After tumbling to a 0-7 start to conference play in mid-January, Northwestern appeared deflated and lost. It was searching for answers.
The Wildcats had just been blown out 77-58 by then-No. 8 Nebraska. Despite stringing together an optimistic first half and trailing by just five points at the break, they vanished, much like they have numerous times this season.
The defeat was expected against an undefeated team, but, coupled with a string of late failures in close losses, spirits seemed to reach new lows for NU.
After the game, senior forward Nick Martinelli sat at the podium, hunched over, sniffling as he took questions about mental toughness. His first answer was blunt — just 14 words.
The work needed to start in practice, he said.
The ’Cats didn’t appear gritty enough to compete for 40 minutes, which coach Chris Collins attributed to a lack of toughness, a quality that NU became admired for in recent years. At the time, the team had given up 75 or more points in every conference contest.
But returning from a two-game West Coast swing against USC and UCLA, splitting the contests, it appears the ’Cats have found new resolve.
On the trip, NU started three freshmen — guard Jake West and forwards Tre Singleton and Tyler Kropp — as they defeated a USC team that started then-25-year-old guard Chad Baker-Mazara. Against UCLA, the team couldn’t pull away with a victory, but showed perseverance as it cut a 16-point deficit to two points late in the game.
Plus, it held USC and UCLA to 68 and 71 points, respectively.
“We played with a good sense of purpose,” Collins said. “Guys were fighting, competing and we’re going to need more of that as we head into these last 11 games of the conference (schedule).”
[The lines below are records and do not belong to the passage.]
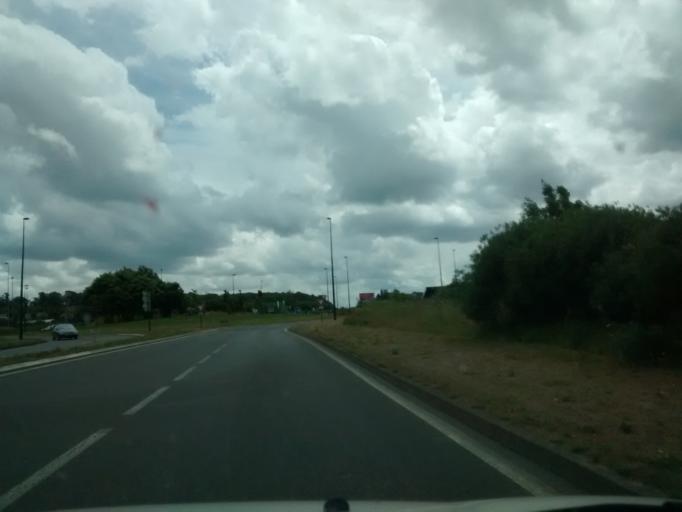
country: FR
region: Brittany
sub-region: Departement des Cotes-d'Armor
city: Lannion
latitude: 48.7361
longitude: -3.4377
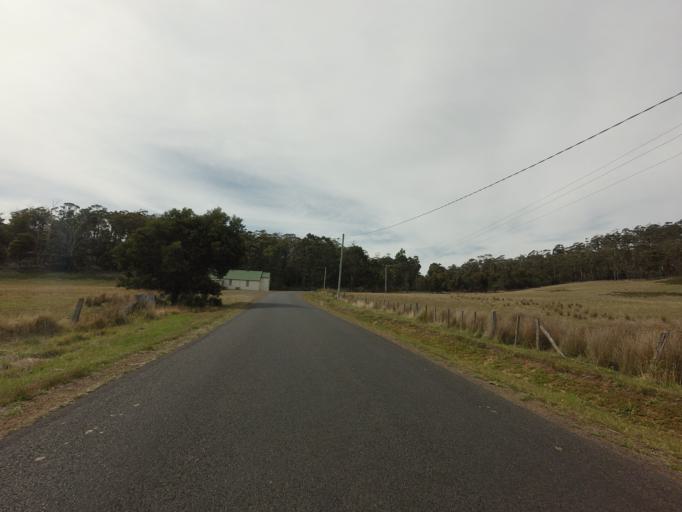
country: AU
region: Tasmania
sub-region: Sorell
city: Sorell
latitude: -42.4702
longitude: 147.5706
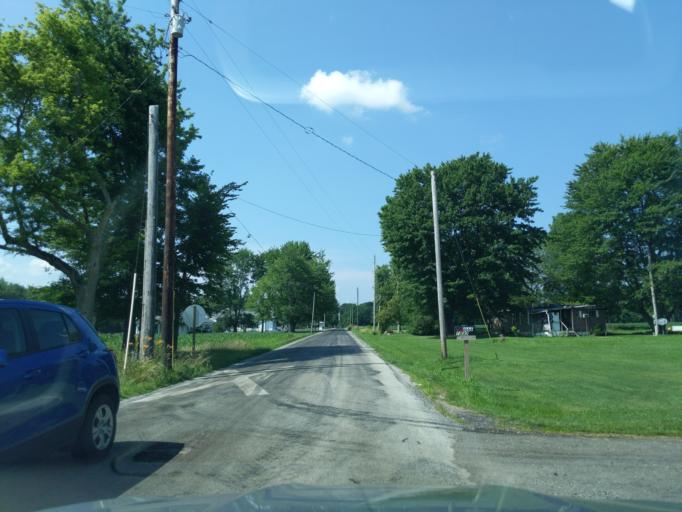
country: US
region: Indiana
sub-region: Ripley County
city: Osgood
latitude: 39.0902
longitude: -85.3466
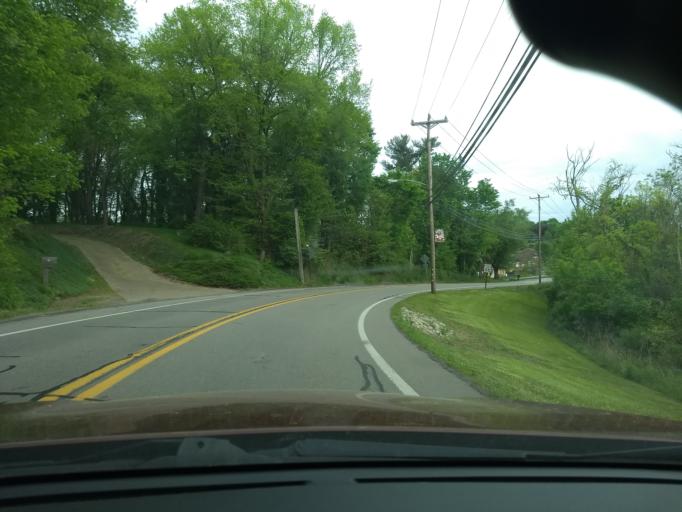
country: US
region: Pennsylvania
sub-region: Allegheny County
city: Rennerdale
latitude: 40.4562
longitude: -80.1373
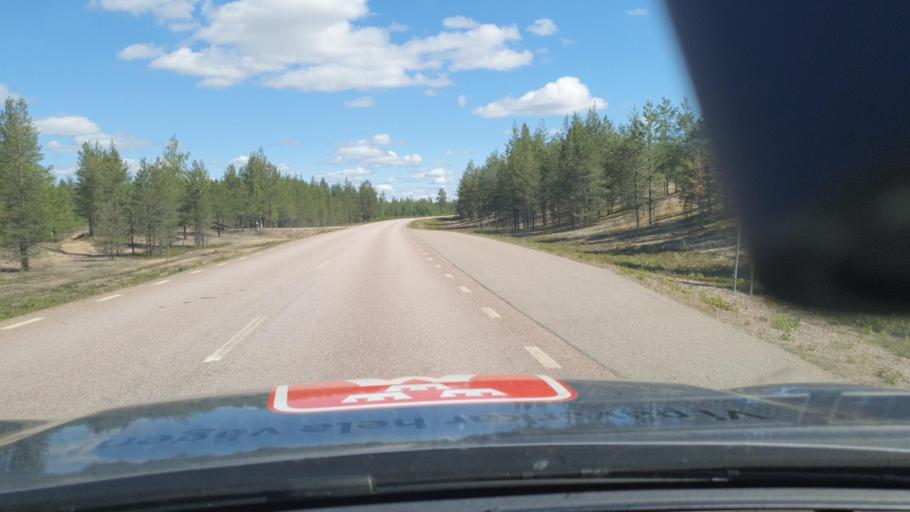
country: SE
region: Norrbotten
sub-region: Pajala Kommun
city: Pajala
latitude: 67.1805
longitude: 22.7024
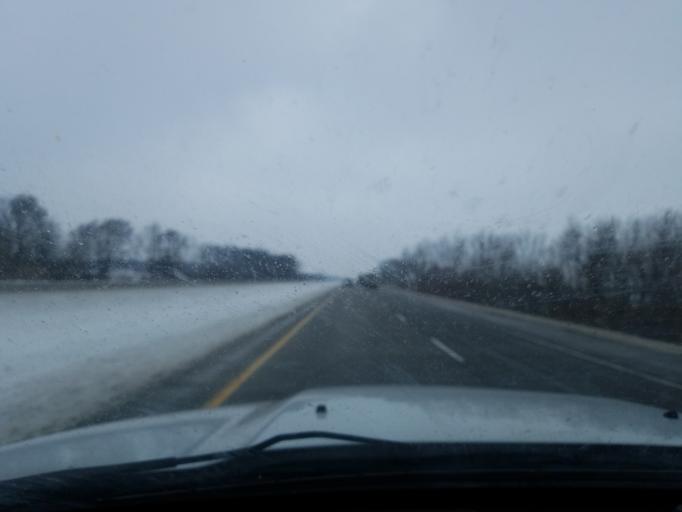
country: US
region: Indiana
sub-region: Marshall County
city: Argos
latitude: 41.1752
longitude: -86.2432
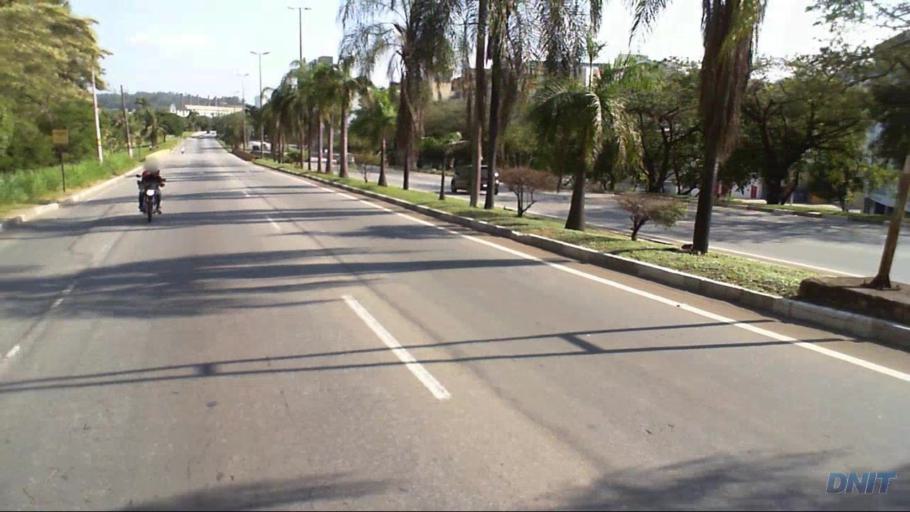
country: BR
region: Minas Gerais
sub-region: Ipatinga
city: Ipatinga
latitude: -19.4777
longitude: -42.5435
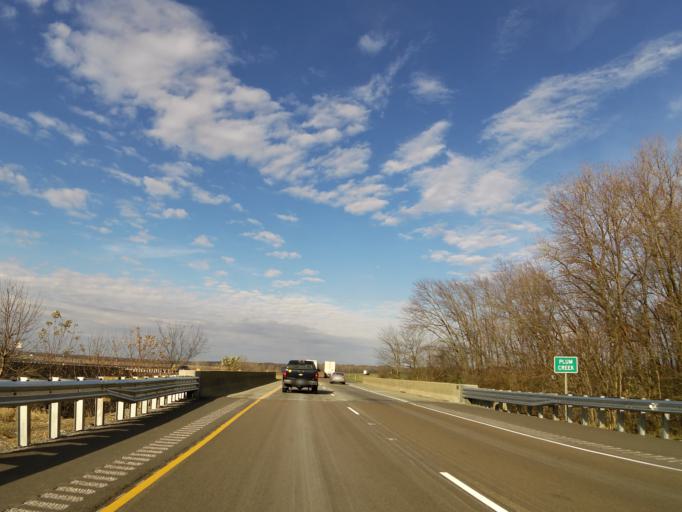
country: US
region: Illinois
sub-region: Washington County
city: Okawville
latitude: 38.4569
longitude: -89.5624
Early in the season, the ’Cats set out trying to play a different style of basketball than they’d grown accustomed to in recent years. Collins was gearing up to run deeper rotations, and this team was supposed to push the pace.
But somewhere in between, with a team featuring eight new players, NU seemed to have lost the defensive, effort-based identity.
Collins said the team discussed its ideals before heading to California, describing how they wanted a high-effort atmosphere in the locker room. Spending a week together on the road might have also brought the group together, he added.
Junior guard Jordan Clayton felt that shift, and told The Daily that the team’s “vibe” changed in Los Angeles.
“Our style of play, like how we’re competing, it’s got a lot better,” Clayton said. “I think that’ll propel us to get some wins.”
Collins recalled the ’Cats 2015 team — for which now-assistant coach Bryant McIntosh was a freshman — that finished 15-17 as a model for the current squad. That group always practiced hard and held high spirits, he said.
Despite starting 1-10 in conference play, they finished the regular season with a 5-2 record. The next season, they won 20 games. And the following year, they notched 24 victories.
“We won five of our last seven as they settled in and found a way to win a couple, and hopefully something similar (will happen for) this group.”
Martinelli credited at least some of the uptick in effort to NU’s young talents, who started with heightened hunger against USC.
Kropp and West had 11 points, while Green added nine points. But it was the little plays, like hustling on a fastbreak to force a missed layup or fighting to grab a rebound, that stood out.
For that young core, Collins appears committed to cultivating them in a practice environment that admires the program’s ideals. In an era of constant roster shifts via the transfer portal, he noted how much more year-to-year, and therefore trickier, culture-building has become. But he has stuck with it, trying to build around a growing group of players.
“I would like to consider that our program can still kind of do things by keeping kids within, developing from within and then adding around that core going forward,” Collins said. “That’s always been a really good model for us.”
As the ’Cats gear up for a two-game home stand starting Thursday, against Penn State and Washington — both teams in the bottom half of the conference standings — they will look to build on their newfound morale.
Martinelli said NU felt a weight lifted off their shoulders with the win against USC, but he doesn’t anticipate its urgency to lessen.
“Talk is definitely cheap,” Martinelli said. “We are going to see how hard we play in this next game against Penn State because they play hard as heck.”